▶ EXERCISE DESCRIPTION
Among the entries below, find the lines with the word "middle" and copy them.

▶ DATA SHOWN
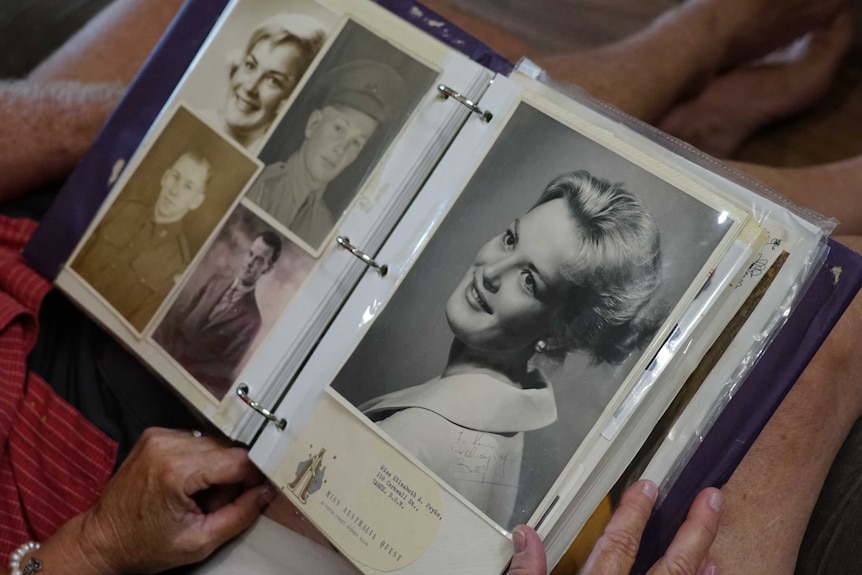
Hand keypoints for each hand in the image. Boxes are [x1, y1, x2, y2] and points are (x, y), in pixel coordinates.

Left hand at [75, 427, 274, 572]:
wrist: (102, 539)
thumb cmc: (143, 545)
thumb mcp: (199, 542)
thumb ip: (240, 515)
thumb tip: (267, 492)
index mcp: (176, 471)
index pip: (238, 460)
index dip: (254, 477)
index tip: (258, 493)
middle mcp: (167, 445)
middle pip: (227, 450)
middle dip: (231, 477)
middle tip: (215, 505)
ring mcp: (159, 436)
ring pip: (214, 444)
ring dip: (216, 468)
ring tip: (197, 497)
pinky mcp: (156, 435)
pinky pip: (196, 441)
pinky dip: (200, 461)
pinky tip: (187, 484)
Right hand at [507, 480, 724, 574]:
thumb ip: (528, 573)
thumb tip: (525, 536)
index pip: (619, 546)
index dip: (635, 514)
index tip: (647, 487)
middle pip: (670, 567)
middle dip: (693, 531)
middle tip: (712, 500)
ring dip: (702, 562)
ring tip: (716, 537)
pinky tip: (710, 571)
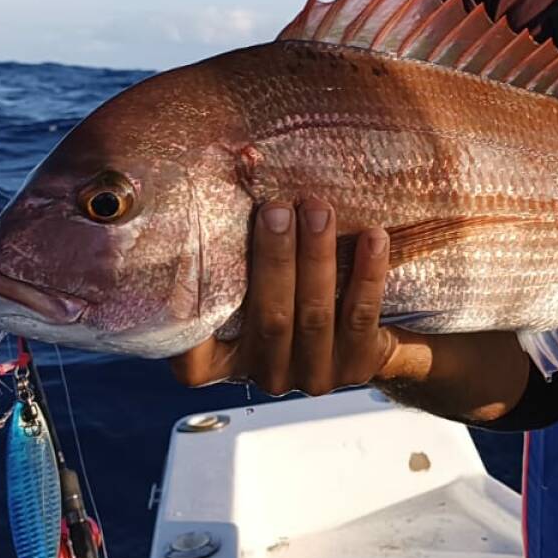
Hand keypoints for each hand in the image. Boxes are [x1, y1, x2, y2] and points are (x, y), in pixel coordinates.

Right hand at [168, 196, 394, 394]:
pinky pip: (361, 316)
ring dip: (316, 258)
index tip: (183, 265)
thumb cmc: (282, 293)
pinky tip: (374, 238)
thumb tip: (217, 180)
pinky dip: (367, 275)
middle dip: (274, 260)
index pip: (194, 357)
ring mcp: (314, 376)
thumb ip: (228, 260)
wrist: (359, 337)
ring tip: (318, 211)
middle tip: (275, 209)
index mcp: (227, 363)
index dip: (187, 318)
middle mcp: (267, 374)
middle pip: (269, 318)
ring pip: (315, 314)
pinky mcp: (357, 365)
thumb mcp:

▶ SOLUTION BELOW
middle mcp: (167, 445)
middle pip: (227, 450)
middle dip: (231, 477)
middle tip: (215, 505)
middle pip: (670, 567)
middle dip: (693, 531)
middle tip: (712, 500)
middle dip: (274, 260)
middle tip: (275, 209)
middle mcp: (267, 374)
middle pip: (269, 318)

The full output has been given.